I require a conduit—a being from your world to harness my power. The amount of power required to restore a civilization would destroy any conduit I chose, human or wraith, jinn or efrit.

I understand then that there is only one path forward: freedom for the jinn. But that freedom will come at a price.

“Laia,” I whisper. “The Blood Shrike. They—they will suffer. But—”

You dare to put those you love before all of humanity, child? Mauth asks me softly. You dare to be so selfish?

“Why should Laia and the Shrike pay for what a Scholar monster did a thousand years ago?”

There is a price for greed and violence. We do not always know who will pay it. But for good or ill, it will be paid.

I cannot stop what is to come. I cannot change it. Bleeding hells.

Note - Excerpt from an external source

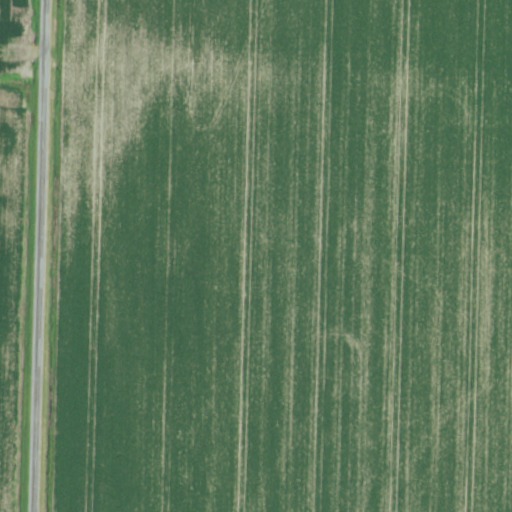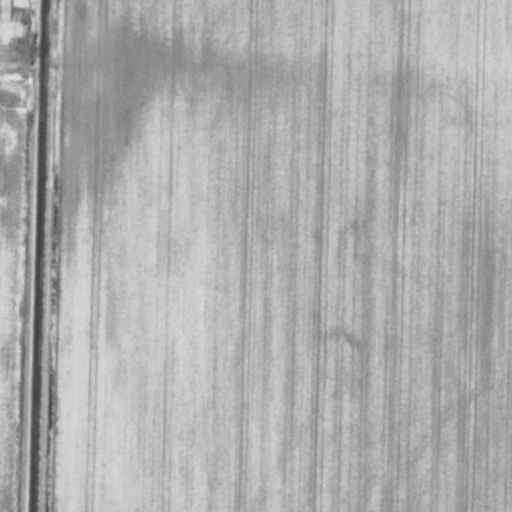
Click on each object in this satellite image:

You can give those you once loved a world free of ghosts. You can do your duty. You can give them a chance at surviving the onslaught that must come. You can give them a chance to win, one day.

“But not today.”

Not today. You have released your ties to strangers, to friends, to family, to your true love. Now surrender to me, for it is your destiny. It is the meaning of your name, the reason for your existence. It is time.

It is time.

I know the moment everything changes. The moment Mauth joins with me so completely that I cannot tell where I end and the magic begins. I am back in my body, in Antium, standing before Laia. It’s as if no time has passed at all since she asked for my aid and I rejected her.

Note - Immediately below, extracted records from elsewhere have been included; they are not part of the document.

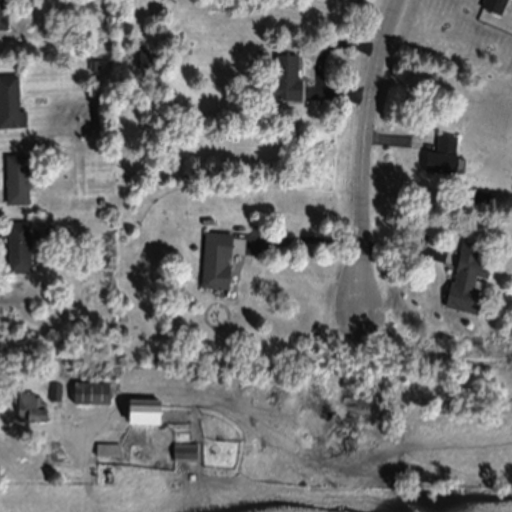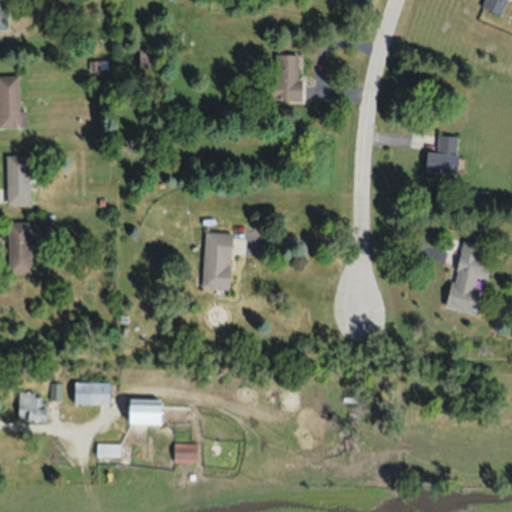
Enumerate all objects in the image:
building: (495, 6)
building: (5, 14)
building: (288, 72)
building: (11, 101)
road: (363, 150)
building: (445, 156)
building: (19, 179)
building: (483, 199)
road: (300, 238)
building: (20, 247)
building: (218, 260)
building: (471, 277)
building: (93, 392)
building: (32, 407)
building: (147, 411)
road: (56, 427)
building: (111, 449)
building: (186, 451)
crop: (332, 468)
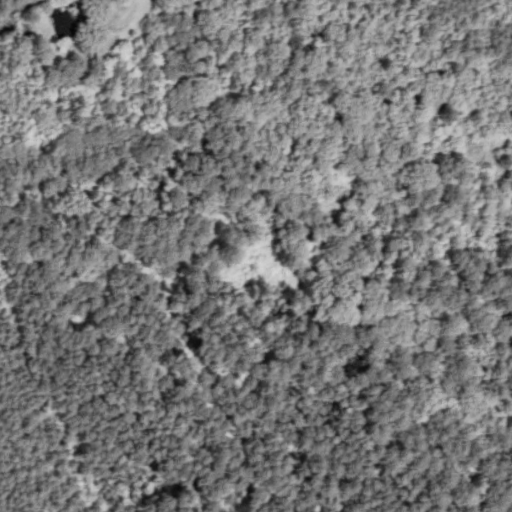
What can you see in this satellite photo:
road: (36, 14)
building: (60, 24)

When I look down into that beautiful face, I no longer see the girl I loved. I see someone lesser. Someone who is aging, dying slowly, like all humans. I see a mortal.

“E-Elias?”

The girl—Laia—speaks, and I turn to her.

“The jinn have a part to play in this world, and they must be set free.” I speak gently because she is a mortal, and she will take this news hard. “The world must be broken before it can be remade,” I say, “or else the balance will never be restored.”

“No,” she says. “Elias, no. This is the jinn we are speaking of. If they are free—”

“I cannot keep the balance alone.” It is unfair to expect Laia to understand. She is only a mortal, after all. “The world will burn,” I say. “But it will be reborn from the ashes.”